That leaves two outliers. “Fire at Sea” tackles a timely issue, too: Filmed on the Mediterranean island of Lampedusa, it contains galvanizing footage of refugees who’ve wound up nearby, attempting to cross to Europe on sometimes rickety boats. That might have been why filmmaker Gianfranco Rosi traveled there, but the majority of the film is actually about the locals, chiefly a boy whose life has nothing to do with the horrors that make the news.

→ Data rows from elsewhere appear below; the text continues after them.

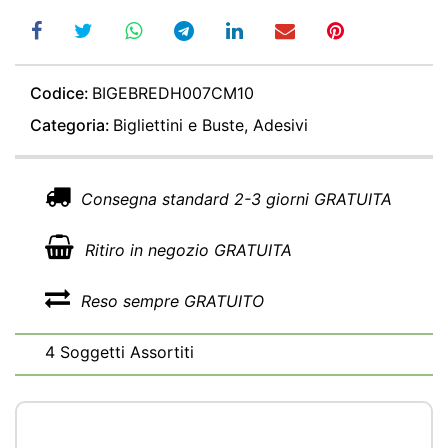
Codice:
BIGEBREDH007CM10
Categoria:
Bigliettini e Buste, Adesivi
Consegna standard 2-3 giorni GRATUITA
Ritiro in negozio GRATUITA
Reso sempre GRATUITO
4 Soggetti Assortiti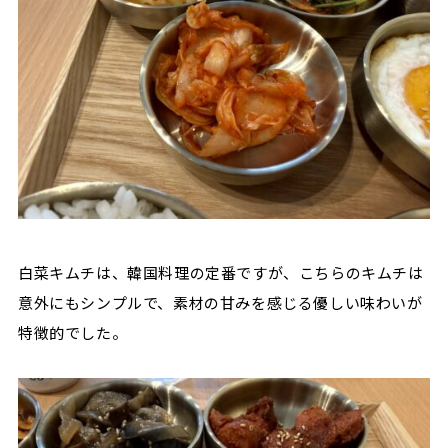
白菜キムチは、韓国料理の定番ですが、こちらのキムチは
意外にもシンプルで、素材の甘みを感じる優しい味わいが
特徴的でした。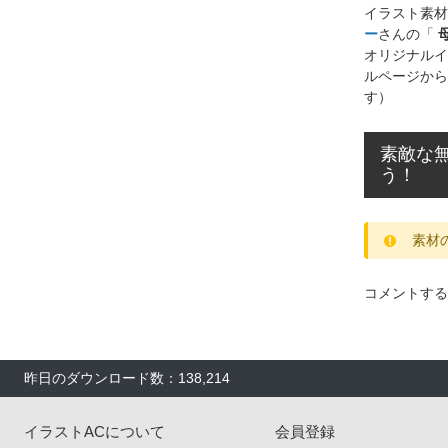
イラスト素材
ー
さんの「
オリジナルイ
ルページから
す）
素敵な
う！
素材
コメントする
昨日のダウンロード数：138,214
イラストACについて
会員登録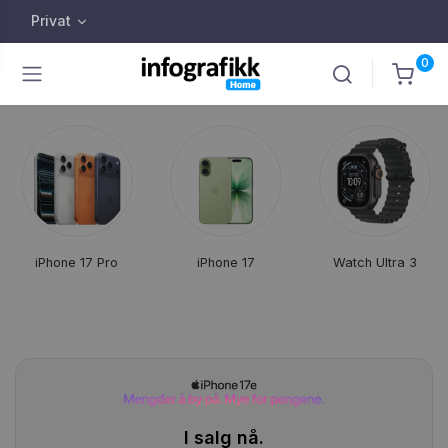
Privat
0
iPhone 17 Pro
iPhone 17
Watch Ultra 3
I salg nå.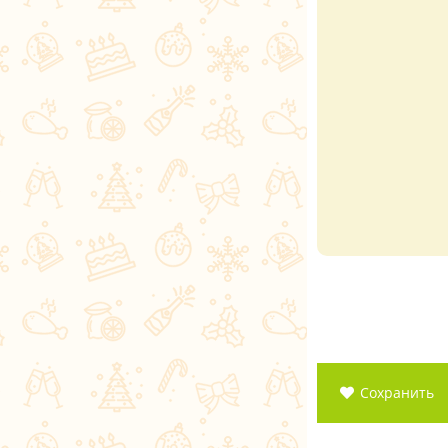
Сохранить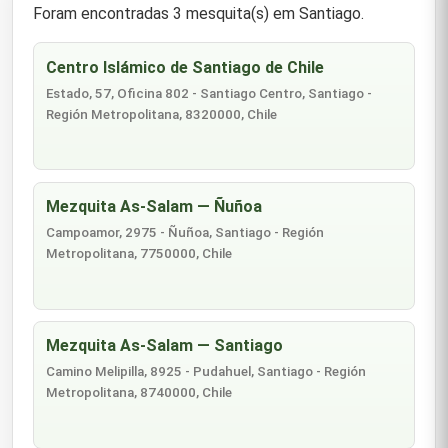
Foram encontradas 3 mesquita(s) em Santiago.
Centro Islámico de Santiago de Chile
Estado, 57, Oficina 802 - Santiago Centro, Santiago -
Región Metropolitana, 8320000, Chile
Mezquita As-Salam — Ñuñoa
Campoamor, 2975 - Ñuñoa, Santiago - Región
Metropolitana, 7750000, Chile
Mezquita As-Salam — Santiago
Camino Melipilla, 8925 - Pudahuel, Santiago - Región
Metropolitana, 8740000, Chile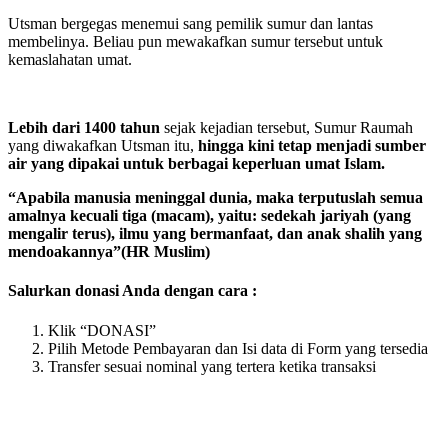
Utsman bergegas menemui sang pemilik sumur dan lantas
membelinya. Beliau pun mewakafkan sumur tersebut untuk
kemaslahatan umat.
Lebih dari 1400 tahun
sejak kejadian tersebut, Sumur Raumah
yang diwakafkan Utsman itu,
hingga kini tetap menjadi sumber
air yang dipakai untuk berbagai keperluan umat Islam.
“Apabila manusia meninggal dunia, maka terputuslah semua
amalnya kecuali tiga (macam), yaitu: sedekah jariyah (yang
mengalir terus), ilmu yang bermanfaat, dan anak shalih yang
mendoakannya”(HR Muslim)
Salurkan donasi Anda dengan cara :
Klik “DONASI”
Pilih Metode Pembayaran dan Isi data di Form yang tersedia
Transfer sesuai nominal yang tertera ketika transaksi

Subject-wise, “Life, Animated” offers the least pressing matter, although it’s still very pressing. It’s an intimate doc about a young man with autism who learned to communicate by watching Disney movies. The likes of “Aladdin” and “Peter Pan” allowed him to find a way to express himself, and when the filmmakers catch up with him, he’s finally moving out of his parents’ house and eking by on his own. We liked this very much.
‘Land of Mine’
Even if you haven’t seen the two biggest Foreign Language Film nominees — “Toni Erdmann” and “The Salesman” — you may have heard of them. “Toni Erdmann,” a near-three-hour German comedy that we swear is hilarious (and is our favorite film of last year), is about to get its inevitable Hollywood remake. Jack Nicholson will take on the eccentric father who terrorizes his workaholic daughter, to be played by Kristen Wiig. (We doubt the remake will be anywhere near three hours, much less have anything close to its specific serio-comic tone.) “The Salesman” made national news: Its filmmaker, Asghar Farhadi, will not be attending the ceremony, because the “Muslim ban” prevented visitors from Iran. Even after it was stayed, Farhadi said he would still not come, out of protest.
That leaves two films we’ve not seen (“A Man Called Ove” and “Tanna”) and one we have. “Land of Mine” unearths yet another under-told story about World War II, namely about the German soldiers who, immediately after the war, were forced to defuse the hundreds of thousands of landmines their army had buried along the Danish coast. It’s a movie about tolerance, in which a Danish sergeant learns to see Nazis as humans, too. And have you realized yet that the American title is a pun? We’re not huge fans of the film, despite some obvious merits.